:: Exercise goal ::
Find the line below with "the yellow buttercup flower at point (233, 580)" and the line with "the traffic sign at (x=165, y=180)". Output exactly those lines and everything between them, leaving out the pictures.

____ Supplied information

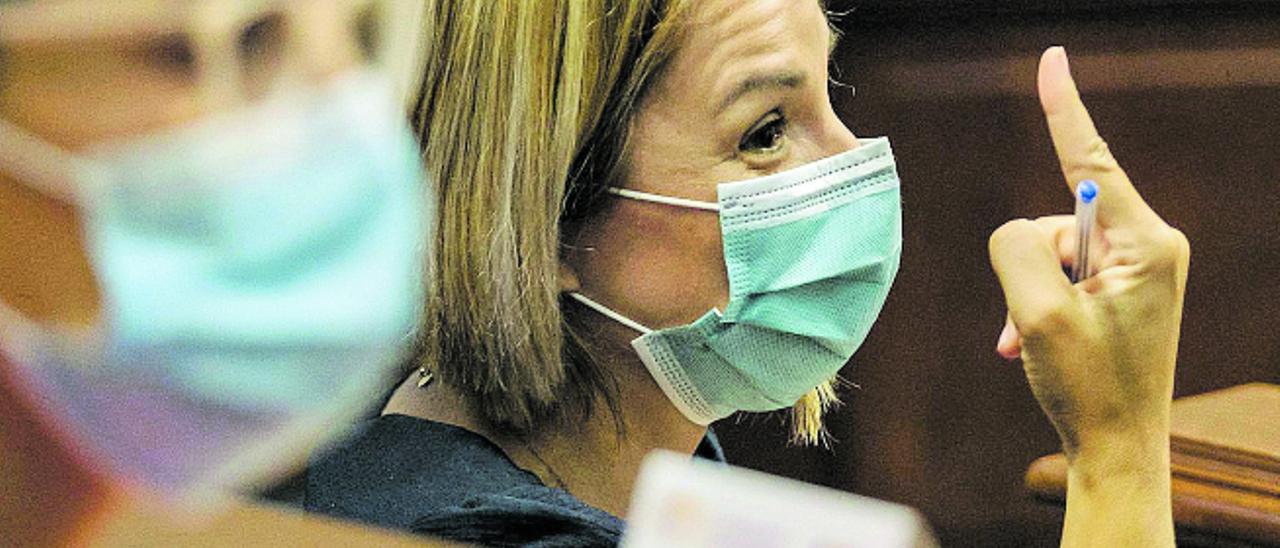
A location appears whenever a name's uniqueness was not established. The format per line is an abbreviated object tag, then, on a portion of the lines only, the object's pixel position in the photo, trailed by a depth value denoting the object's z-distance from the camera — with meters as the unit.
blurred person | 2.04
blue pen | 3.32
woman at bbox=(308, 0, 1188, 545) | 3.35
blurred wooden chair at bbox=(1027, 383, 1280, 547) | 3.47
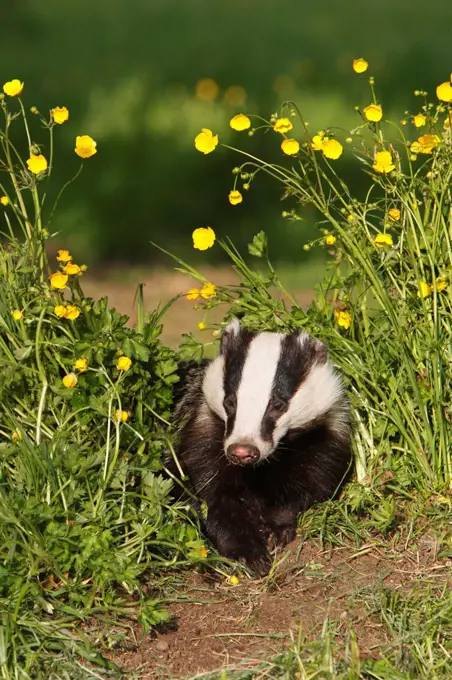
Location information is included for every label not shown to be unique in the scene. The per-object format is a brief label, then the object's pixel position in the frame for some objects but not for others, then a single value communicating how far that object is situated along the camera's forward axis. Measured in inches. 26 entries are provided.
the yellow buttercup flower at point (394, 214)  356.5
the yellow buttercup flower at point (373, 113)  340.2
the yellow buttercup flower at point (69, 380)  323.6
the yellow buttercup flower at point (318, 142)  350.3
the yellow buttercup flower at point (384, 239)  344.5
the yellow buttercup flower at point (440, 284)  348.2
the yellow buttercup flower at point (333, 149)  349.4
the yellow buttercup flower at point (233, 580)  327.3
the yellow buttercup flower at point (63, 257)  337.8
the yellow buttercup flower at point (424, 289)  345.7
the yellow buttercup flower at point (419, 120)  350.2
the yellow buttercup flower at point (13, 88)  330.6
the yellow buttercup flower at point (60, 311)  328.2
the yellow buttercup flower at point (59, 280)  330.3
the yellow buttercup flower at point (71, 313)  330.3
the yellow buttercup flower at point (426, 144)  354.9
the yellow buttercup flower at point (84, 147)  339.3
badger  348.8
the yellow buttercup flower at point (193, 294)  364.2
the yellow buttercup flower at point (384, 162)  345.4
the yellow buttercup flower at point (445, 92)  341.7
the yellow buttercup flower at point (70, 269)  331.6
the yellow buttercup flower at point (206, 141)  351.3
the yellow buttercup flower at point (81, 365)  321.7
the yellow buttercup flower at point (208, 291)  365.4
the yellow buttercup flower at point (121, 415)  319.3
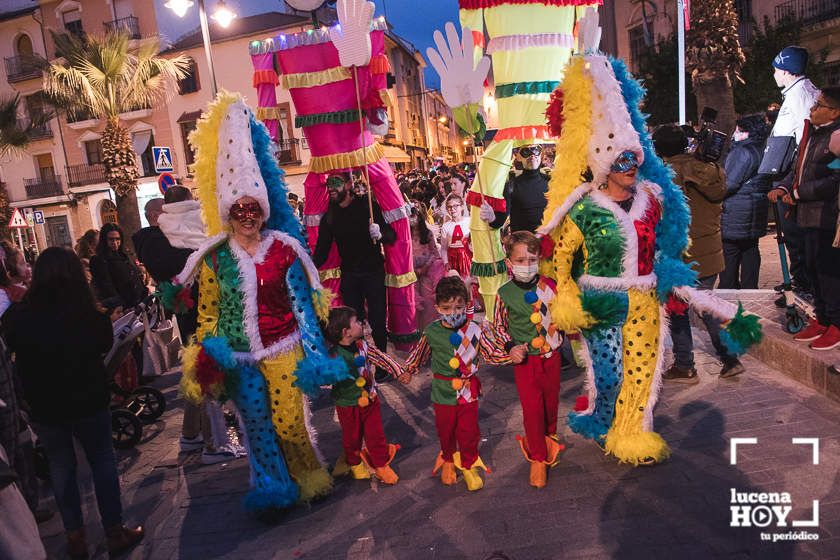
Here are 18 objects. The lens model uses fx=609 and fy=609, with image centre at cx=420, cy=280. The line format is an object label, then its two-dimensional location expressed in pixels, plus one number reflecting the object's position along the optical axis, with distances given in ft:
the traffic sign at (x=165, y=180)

________
____ Supplied information

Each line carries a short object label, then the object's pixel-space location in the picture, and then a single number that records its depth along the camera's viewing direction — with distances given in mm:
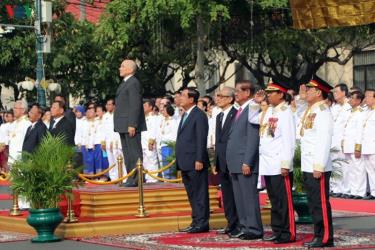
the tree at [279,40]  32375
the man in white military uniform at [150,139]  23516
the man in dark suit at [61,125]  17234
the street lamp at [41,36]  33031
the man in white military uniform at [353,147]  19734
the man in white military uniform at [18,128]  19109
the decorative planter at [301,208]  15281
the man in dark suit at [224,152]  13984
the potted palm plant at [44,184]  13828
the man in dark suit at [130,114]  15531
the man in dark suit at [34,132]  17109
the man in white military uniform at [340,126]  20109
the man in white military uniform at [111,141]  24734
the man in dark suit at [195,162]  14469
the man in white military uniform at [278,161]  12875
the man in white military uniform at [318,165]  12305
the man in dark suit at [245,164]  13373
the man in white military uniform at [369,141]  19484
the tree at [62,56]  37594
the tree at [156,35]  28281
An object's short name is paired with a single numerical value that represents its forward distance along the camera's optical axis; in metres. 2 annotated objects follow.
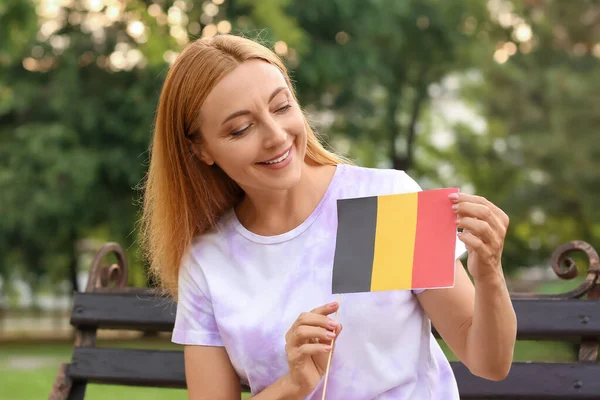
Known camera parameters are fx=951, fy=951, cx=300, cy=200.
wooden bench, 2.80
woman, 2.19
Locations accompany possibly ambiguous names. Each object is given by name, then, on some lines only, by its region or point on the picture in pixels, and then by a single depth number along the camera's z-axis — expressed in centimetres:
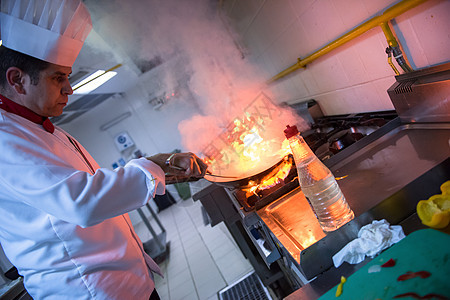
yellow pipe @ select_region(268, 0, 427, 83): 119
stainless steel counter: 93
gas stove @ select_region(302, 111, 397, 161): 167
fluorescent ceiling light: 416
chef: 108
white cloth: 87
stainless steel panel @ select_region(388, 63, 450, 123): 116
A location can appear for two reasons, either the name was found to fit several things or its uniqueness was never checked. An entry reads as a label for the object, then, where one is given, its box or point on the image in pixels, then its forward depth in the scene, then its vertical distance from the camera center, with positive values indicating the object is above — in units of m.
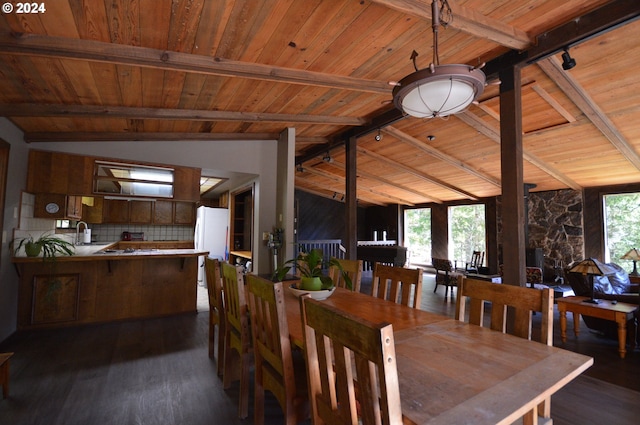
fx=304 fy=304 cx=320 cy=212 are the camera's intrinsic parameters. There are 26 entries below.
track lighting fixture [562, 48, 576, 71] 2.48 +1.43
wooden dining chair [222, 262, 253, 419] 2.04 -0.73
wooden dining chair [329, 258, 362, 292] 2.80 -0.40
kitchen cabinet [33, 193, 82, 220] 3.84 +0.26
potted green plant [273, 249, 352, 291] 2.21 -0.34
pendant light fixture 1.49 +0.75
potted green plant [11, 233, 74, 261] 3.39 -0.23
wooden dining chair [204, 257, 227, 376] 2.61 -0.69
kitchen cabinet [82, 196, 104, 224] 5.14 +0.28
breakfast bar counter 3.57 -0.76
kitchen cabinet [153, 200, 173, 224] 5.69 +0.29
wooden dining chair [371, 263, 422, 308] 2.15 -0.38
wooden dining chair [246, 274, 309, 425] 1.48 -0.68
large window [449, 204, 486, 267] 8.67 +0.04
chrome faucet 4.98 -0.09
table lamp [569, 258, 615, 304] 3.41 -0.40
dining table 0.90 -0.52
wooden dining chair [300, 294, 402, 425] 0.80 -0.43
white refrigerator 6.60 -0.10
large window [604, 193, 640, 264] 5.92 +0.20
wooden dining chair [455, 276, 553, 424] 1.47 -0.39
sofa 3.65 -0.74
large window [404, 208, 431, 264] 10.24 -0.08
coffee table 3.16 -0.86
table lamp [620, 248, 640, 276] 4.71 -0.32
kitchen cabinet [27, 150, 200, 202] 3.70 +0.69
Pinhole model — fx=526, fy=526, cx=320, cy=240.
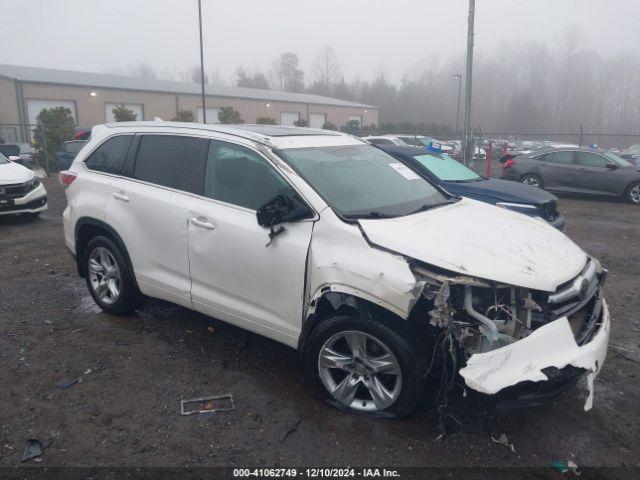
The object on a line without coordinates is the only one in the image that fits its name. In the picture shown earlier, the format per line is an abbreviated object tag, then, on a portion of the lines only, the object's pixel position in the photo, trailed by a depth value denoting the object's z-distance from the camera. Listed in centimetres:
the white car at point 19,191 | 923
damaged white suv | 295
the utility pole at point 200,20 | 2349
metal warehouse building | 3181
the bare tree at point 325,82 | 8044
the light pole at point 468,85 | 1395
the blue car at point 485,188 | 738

________

:: Solved problem ::
the yellow buttercup flower at point (233, 580)  327.3
the yellow buttercup flower at point (63, 257)  337.8
the yellow buttercup flower at point (424, 289)  345.7
the yellow buttercup flower at point (419, 120)  350.2
the yellow buttercup flower at point (13, 88)  330.6
the yellow buttercup flower at point (60, 311)  328.2
the yellow buttercup flower at point (59, 280)  330.3
the yellow buttercup flower at point (71, 313)  330.3
the yellow buttercup flower at point (426, 144)  354.9
the yellow buttercup flower at point (84, 147)  339.3
badger  348.8
the yellow buttercup flower at point (193, 294)  364.2
the yellow buttercup flower at point (384, 162)  345.4
the yellow buttercup flower at point (445, 92)  341.7
the yellow buttercup flower at point (70, 269)  331.6
the yellow buttercup flower at point (206, 141)  351.3
the yellow buttercup flower at point (81, 365)  321.7
the yellow buttercup flower at point (208, 291)  365.4
the yellow buttercup flower at point (121, 415)  319.3
Here are 18 objects. The lens model uses fx=609 and fy=609, with image centre at cx=420, cy=280. The line format is an object label, then its two-dimensional location expressed in pixels, plus one number reflecting the object's position along the optical axis, with distances given in ft:
the traffic sign at (x=165, y=180)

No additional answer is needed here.